Motivo engineered the electronics hardware and manufactures the STISIM Drive simulators for Systems Technology Inc. STISIM Drive’s scenario modelling and driver performance measurement capabilities are utilized by universities for research and for driving training. Photo: Motivo
“When we began our product design there was not a lot of background engineering information, said Wilcox, who was formerly with IDEO. “Motivo brought deep expertise in Systems Engineering and mechanical engineering. Their team had crazy linkages knowhow, with the ability to rapidly iterate on the shop floor. Their agility also allows them to tailor their resources to individual projects.
“They’re a really great partner for smaller companies like mine. We were just starting out, so we had to be resourceful. Motivo worked with us to tailor the project to fit our budget." Wilcox explained.
A new HARVEST
The diversity of Motivo’s client base and development work is clearly evident during a walk through the company’s Gardena engineering spaces with Penmetsa as tour guide. In one area a Class 8 semi-tractor is being retrofitted for automated/autonomous operation. In another engineers are prototyping a device for harvesting onions—its robotic jaws caress a plump Vidalia as a technician adjusts the vision system controls. Various white boards provide visual updates on the status of programs for major automotive OEMs. At a long work bench, an engineer assembles a prototype wiring harness while colleagues tweak control software on laptops nearby.
The agtech (agriculture technology) sector is a growing slice of Motivo’s work in robotics, automation and systems engineering. Shown is a prototype onion harvesting tool under trials.
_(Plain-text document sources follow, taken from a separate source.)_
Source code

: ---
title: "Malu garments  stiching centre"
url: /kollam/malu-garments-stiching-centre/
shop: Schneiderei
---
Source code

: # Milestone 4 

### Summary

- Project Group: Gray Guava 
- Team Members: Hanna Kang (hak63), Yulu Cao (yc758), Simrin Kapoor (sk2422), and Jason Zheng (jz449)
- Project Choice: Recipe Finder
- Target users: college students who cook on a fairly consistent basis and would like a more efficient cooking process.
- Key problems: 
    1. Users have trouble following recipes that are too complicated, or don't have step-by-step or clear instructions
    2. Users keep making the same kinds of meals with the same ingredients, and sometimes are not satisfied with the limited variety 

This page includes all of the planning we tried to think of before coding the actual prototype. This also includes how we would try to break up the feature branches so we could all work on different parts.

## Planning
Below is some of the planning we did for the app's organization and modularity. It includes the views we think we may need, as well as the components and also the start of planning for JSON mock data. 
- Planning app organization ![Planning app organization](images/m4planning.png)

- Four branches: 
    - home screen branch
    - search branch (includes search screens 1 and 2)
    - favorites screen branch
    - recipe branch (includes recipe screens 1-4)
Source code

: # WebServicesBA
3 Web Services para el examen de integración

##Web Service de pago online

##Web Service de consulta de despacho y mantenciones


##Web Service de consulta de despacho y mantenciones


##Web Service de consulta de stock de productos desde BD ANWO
Photo: Lindsay Brooke
Penmetsa has keen interest in all of this company’s work, but he’s especially proud of HARVEST—the Hybrid Agriculture/Road Vehicles with Electricity Storage and Transformation. This small red electric tractor shown on the magazine’s cover is conceived as a “Swiss Army knife" platform for a range of agricultural mechanization and power-related challenges facing farmers in Africa and Asia, and rural populations in other regions. Penmetsa himself hails from an Indian farming family so knows the challenges intimately.
HARVEST was developed as part of a competition hosted by the United States Agency for International Development (USAID), in collaboration with private partners, to develop innovative technical solutions for mobile power and agricultural duty, to assist global humanitarian and economic development efforts. Called “Powering Agriculture: An Energy Grand Challenge for Development," the competition attracted 450 companies and entrepreneurs. Motivo’s entry was among a dozen finalists who were granted funding to bring their ideas to reality.
Motivo’s HARVEST tractor brings 21st century capabilities. It can use multiple energy sources including solar panels and micro wind turbines, or the grid, to power not only implements but also serve as a mobile communications platform for farmers and those who live in remote communities.
Among Motivo’s many auto industry programs is this Class 8 tractor being retrofitted for SAE Level 4 autonomy testing. The company’s clients are evaluating various autonomous strategies and utilize Motivo’s diverse engineering capabilities that span software, controls, electrical and mechanical engineering for rapid evaluation and development. Photo: Motivo
According to Penmetsa, two prototypes have been field tested and he is optimistic that a large pilot fleet will provide further, more detailed evaluation of this clever, do-it-all unit.
Currently around 60% of Motivo’s business is on the mobility side including aerospace. Within the other 20 - 30%, robotics/automation and Agtech projects are growing fast. Penmetsa expects Mobility to become a smaller slice of the pie.
“We apply our insights to line up with where the technologies will be five years from now," he said. “If you’re too early, you end up too expensive and too niche. But if you’re too late, the competition will engulf you. And your competition these days may not even exist yet."